▶ _Problem details_:
Note each line of the entries that includes "clara". Then copy those lines.

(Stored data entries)
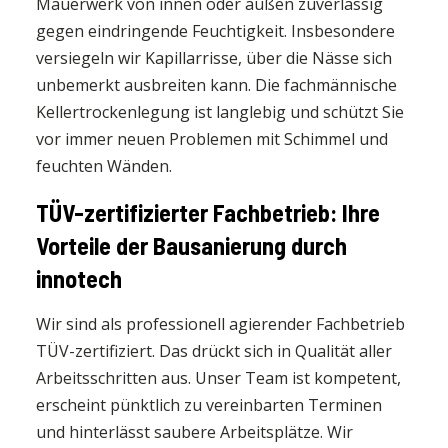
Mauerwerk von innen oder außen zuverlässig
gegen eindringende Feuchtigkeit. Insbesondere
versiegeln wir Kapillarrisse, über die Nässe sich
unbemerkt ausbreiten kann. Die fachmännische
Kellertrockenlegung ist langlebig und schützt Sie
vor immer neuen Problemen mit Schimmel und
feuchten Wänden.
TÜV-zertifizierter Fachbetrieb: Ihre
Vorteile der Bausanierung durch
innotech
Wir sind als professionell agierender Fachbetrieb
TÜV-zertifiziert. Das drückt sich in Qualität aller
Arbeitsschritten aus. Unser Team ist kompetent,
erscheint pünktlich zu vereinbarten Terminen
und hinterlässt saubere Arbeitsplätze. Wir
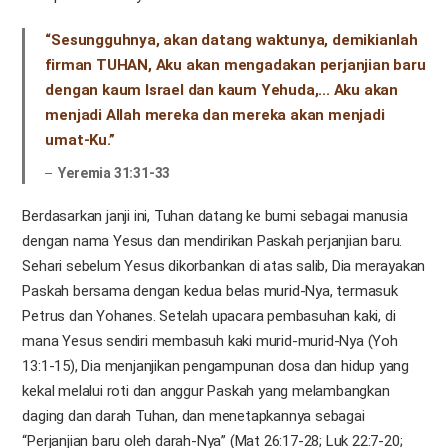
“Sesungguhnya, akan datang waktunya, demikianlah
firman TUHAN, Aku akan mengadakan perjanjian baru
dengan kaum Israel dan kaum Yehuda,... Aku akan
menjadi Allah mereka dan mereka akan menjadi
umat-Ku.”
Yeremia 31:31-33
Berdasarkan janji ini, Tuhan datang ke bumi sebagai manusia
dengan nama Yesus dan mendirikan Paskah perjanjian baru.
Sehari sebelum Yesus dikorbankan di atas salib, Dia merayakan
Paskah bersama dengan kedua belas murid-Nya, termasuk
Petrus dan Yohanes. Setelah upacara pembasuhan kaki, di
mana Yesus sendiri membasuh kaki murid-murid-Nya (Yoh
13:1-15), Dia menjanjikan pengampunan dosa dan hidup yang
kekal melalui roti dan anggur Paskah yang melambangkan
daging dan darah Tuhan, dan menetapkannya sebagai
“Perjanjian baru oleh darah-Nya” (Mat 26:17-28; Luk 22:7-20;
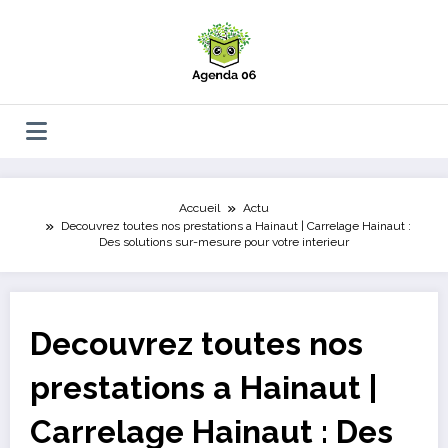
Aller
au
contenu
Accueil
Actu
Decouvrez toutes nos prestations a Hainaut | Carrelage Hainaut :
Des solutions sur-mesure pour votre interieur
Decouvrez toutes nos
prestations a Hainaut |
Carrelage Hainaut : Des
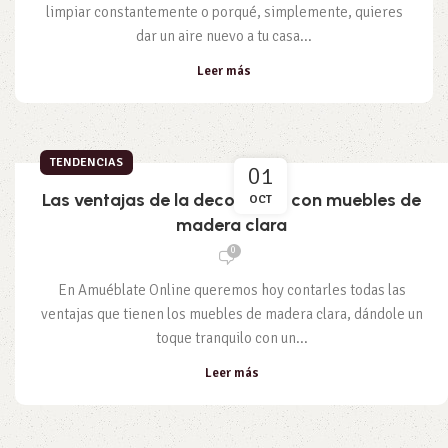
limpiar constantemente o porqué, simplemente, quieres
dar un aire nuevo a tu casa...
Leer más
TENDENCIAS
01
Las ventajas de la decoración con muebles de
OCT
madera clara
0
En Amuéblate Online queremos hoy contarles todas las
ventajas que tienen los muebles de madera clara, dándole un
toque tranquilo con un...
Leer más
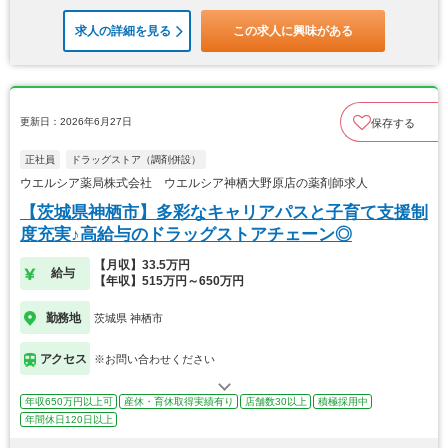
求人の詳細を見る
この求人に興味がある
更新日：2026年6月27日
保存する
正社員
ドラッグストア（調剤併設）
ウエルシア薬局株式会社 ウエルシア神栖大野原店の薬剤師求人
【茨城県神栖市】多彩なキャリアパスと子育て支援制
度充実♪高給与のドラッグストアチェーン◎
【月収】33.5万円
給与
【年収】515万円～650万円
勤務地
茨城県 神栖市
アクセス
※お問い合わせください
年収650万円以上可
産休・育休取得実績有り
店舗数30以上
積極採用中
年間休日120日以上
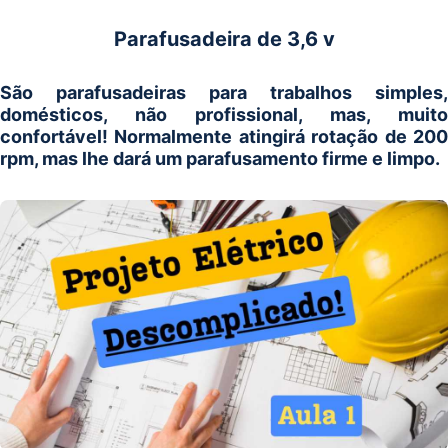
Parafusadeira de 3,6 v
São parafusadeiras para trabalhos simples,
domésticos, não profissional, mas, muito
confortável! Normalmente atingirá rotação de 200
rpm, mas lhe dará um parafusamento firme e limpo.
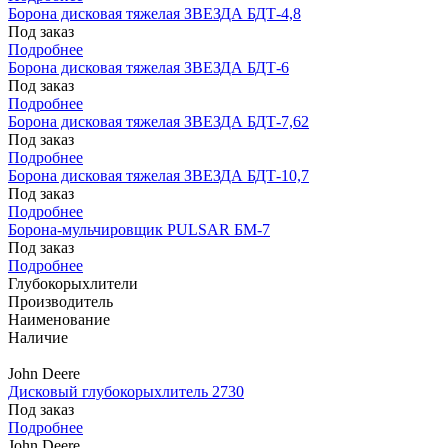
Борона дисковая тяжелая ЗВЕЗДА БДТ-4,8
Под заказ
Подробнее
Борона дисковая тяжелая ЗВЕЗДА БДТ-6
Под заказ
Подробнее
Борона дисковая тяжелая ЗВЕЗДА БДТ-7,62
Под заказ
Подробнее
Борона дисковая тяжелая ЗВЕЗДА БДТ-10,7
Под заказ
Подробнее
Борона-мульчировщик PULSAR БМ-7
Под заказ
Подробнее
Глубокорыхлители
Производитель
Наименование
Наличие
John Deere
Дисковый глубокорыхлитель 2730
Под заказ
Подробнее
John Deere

▶ _Written solution_:
madera clara
ventajas que tienen los muebles de madera clara, dándole un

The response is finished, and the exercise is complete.